2. If, however, claimant's claim is based on a gradual injury caused by deterioration of his back due to daily work activities, there is authority in Georgia that such injury is compensable. Mallory v. American Cas. Co., 116 Ga. App. 477 (157 SE2d 775); Mallory v. American Cas. Co., 114 Ga. App. 641 (4) (152 SE2d 592); Employers Liab. Ins. Co. v. Shipman, 108 Ga. App. 184 (132 SE2d 568); Shipman v. Employers Mut. Liab. Ins. Co., 105 Ga. App. 487 (125 SE2d 72). A question in those cases is on what date the gradual injury became an "accident" for which notice is required and the time period for filing begins to run. Where the evidence authorizes it, the date of the accident has been found to be the date the employee is required to cease work. Nevertheless, even if the date of injury were found to be the date of cessation of work, as *659 contended by claimant here, the employee is required to give notice that his reason for ceasing work is because of a job-related injury. "Obviously, the notice required [by Code § 114-303] is notice of an injury by accident arising out of and in the course of the employment, and mere notice that an employee is suffering an injury from an accident does not meet the requirement of the statute." Royal Indemnity Co. v.
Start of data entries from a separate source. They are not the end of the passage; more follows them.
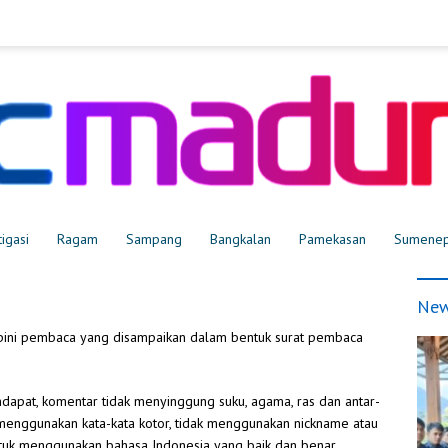
tigasi
Ragam
Sampang
Bangkalan
Pamekasan
Sumene
New
 opini pembaca yang disampaikan dalam bentuk surat pembaca
apat, komentar tidak menyinggung suku, agama, ras dan antar-
 menggunakan kata-kata kotor, tidak menggunakan nickname atau
tuk menggunakan bahasa Indonesia yang baik dan benar.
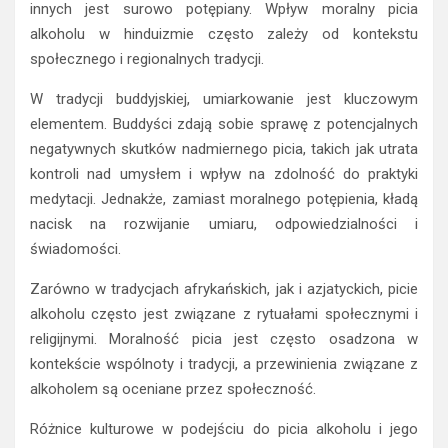
innych jest surowo potępiany. Wpływ moralny picia
alkoholu w hinduizmie często zależy od kontekstu
społecznego i regionalnych tradycji.
W tradycji buddyjskiej, umiarkowanie jest kluczowym
elementem. Buddyści zdają sobie sprawę z potencjalnych
negatywnych skutków nadmiernego picia, takich jak utrata
kontroli nad umysłem i wpływ na zdolność do praktyki
medytacji. Jednakże, zamiast moralnego potępienia, kładą
nacisk na rozwijanie umiaru, odpowiedzialności i
świadomości.
Zarówno w tradycjach afrykańskich, jak i azjatyckich, picie
alkoholu często jest związane z rytuałami społecznymi i
religijnymi. Moralność picia jest często osadzona w
kontekście wspólnoty i tradycji, a przewinienia związane z
alkoholem są oceniane przez społeczność.
Różnice kulturowe w podejściu do picia alkoholu i jego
Coulter, 213 Ga. 277, 279 (98 SE2d 899). See also Hoard v. Phoenix Assur. Co., 117 Ga. App. 383 (160 SE2d 621); Mallory v. American Cas. Co., 116 Ga. App. 477, supra; Snyder v. Employers Mut. Liab. Ins. Co., 115 Ga. App. 111 (153 SE2d 736).
The testimony of claimant as to notice at the time he left work on October 9, 1972, was: "It was about lunch time that day and I'd been hurting all morning and I told him (Mr. Yarborough) due to my back and all that I just couldn't go on no more. I was hurting too bad. And he ... asked me not ... to leave because the crew was shorthanded ... And I just couldn't go. I told him I couldn't go no more, it hurt me too bad, and I went home that day at noon." Mr Ashley, claimant's overall supervisor, testified he was aware that claimant quit because of back problems but did not know how his back had been injured, "but it wasn't anything pertaining to work" as he understood it. Mr. Yarborough testified that claimant came to him on October 9, 1972, and "he told me at that time that he'd been to the doctor and they wanted to put him into the hospital ... and he had to leave me at approximately noon of that day ... Q... [D]id he at any time relate his back problems to his job at the company? A. No. It's something that just re-occurred ever so often. His back would get to bothering him and he'd have to have something done about it." The evidence does not in any other respect show that the employer was put on notice that claimant was forced to cease work because of a job-related accident. The purpose of the notice requirement, "to put the employer on notice of the injury so that it may make an investigation if it sees fit to do so" (Employers Liab. Ins. Co. v. Shipman, 108 Ga. App. 184, 187, supra) has not been met in this case. See also, Dudley v. Sears, Roebuck & Co., 115 Ga. App. 411 (2) (154 SE2d 699); Consolidated Underwriters v. Smith, 106 Ga. App. 167 (126 SE2d 465); Fountain v. *660 Georgia Marble Co., 95 Ga. App. 21 (96 SE2d 656). But see Crystal Springs Bleachery v. Roach, 123 Ga. App. 364 (181 SE2d 79).
Judgment affirmed. Deen, P. J., and Stolz, J., concur.